The problem is that such an approach does not provide hard evidence that
all that migration was actually driven by council tax differentials. I’d go further – it doesn’t provide hard
evidence that any of the migration was actually driven by tax differentials.
Much of
theoretical economics seems to be based on an assumption that human decisions are driven
first and foremost by the perceived economic interests of those making them;
that man is essentially an economic animal.
For the purposes of analysis and academic research, it’s a reasonable starting point, and it can produce some interesting results and
hypotheses. But one of the reasons why
theoretical economics does not always accurately predict what actual people
will do is that real living people take decisions based on a whole range of
factors, not all of which are down to money.
I wouldn’t
argue that ‘nobody’ will ever decide where to live based on the taxation
regimes in operation.
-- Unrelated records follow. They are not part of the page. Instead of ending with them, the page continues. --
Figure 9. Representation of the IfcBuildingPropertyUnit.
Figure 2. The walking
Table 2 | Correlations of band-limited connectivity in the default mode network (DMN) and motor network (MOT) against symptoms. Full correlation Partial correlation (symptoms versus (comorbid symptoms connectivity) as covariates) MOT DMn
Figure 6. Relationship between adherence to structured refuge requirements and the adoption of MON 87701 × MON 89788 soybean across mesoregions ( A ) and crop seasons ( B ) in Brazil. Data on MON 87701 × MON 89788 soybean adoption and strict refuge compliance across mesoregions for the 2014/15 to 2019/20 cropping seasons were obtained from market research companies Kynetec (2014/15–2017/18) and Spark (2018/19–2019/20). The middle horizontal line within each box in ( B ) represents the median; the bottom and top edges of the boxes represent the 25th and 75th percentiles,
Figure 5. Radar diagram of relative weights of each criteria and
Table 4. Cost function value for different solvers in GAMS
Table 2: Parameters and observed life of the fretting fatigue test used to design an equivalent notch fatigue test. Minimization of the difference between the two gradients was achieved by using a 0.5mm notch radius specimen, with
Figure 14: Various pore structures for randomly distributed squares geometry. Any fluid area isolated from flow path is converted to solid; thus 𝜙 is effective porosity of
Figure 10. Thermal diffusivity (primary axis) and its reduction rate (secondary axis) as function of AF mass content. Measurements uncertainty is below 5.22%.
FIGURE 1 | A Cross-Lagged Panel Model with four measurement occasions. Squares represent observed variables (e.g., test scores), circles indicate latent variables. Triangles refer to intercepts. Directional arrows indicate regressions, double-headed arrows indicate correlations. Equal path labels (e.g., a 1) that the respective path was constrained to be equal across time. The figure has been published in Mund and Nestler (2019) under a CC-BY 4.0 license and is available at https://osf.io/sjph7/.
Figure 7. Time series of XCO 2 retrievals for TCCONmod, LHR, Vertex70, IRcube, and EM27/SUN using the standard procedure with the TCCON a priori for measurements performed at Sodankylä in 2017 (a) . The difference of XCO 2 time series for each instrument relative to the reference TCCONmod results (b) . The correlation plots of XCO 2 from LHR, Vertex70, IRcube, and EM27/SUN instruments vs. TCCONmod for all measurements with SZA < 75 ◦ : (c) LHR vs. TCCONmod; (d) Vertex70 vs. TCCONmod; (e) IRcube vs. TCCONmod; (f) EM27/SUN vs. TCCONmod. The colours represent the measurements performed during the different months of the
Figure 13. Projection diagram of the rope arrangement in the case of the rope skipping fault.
Quite the reverse;
we know that some very wealthy people choose to live in tax havens in order to
maximise their own wealth. But I suspect
that the number is much more limited than a simple – or even a complex –
economic model would predict. One of the
reasons for that is that single tax changes rarely apply in isolation; another
is that what you get for your taxation varies as well. So, whilst a lower income tax regime might
attract some, a higher council tax regime in the same place, or a lower level
of services supplied because of the lower tax revenues of the government, might
offset that.
No doubt some
will respond along the lines of, “yes,
but what about the
Laffer curve” under which there comes a point where higher taxes
become counter-productive and generate lower rather than higher revenue as the
higher taxed seek ways to avoid paying their taxes. The problem is that although the theory is
clear and makes intuitive sense, hard evidence that it applies
in practice is much harder to come by.
Academic theory isn’t always backed up by the actual behaviour of real
people – some of the reasons for that have been touched on above.
The problem
isn’t with the research and analysis itself; it’s useful and interesting in its
own right. No, the problem is when
people attempt to use this sort of research as a justification for a particular
tax regime which just happens to match their own ideological perspective. In this case, it’s already been used by the
Tories to justify their own predilection for low taxes. And the article on ClickonWales sought to use
it to justify opposition to further tax devolution.
There’s nothing
wrong with arguing for low taxes as such, or even for a common taxation regime
across different jurisdictions (although I wouldn’t agree); the problem comes
when people start to argue that they don’t need to cut spending to pay for
lower taxes because lower taxes will actually increase rather than reduce
government revenue, or that differentials in tax rates will directly lead to
migration, because the evidence offered in support of those positions is
theoretical rather than based on hard facts.
We should always be wary of anyone offering us what looks like a free
lunch. And tax cuts with no matching
spending cuts look a lot like a free lunch to me.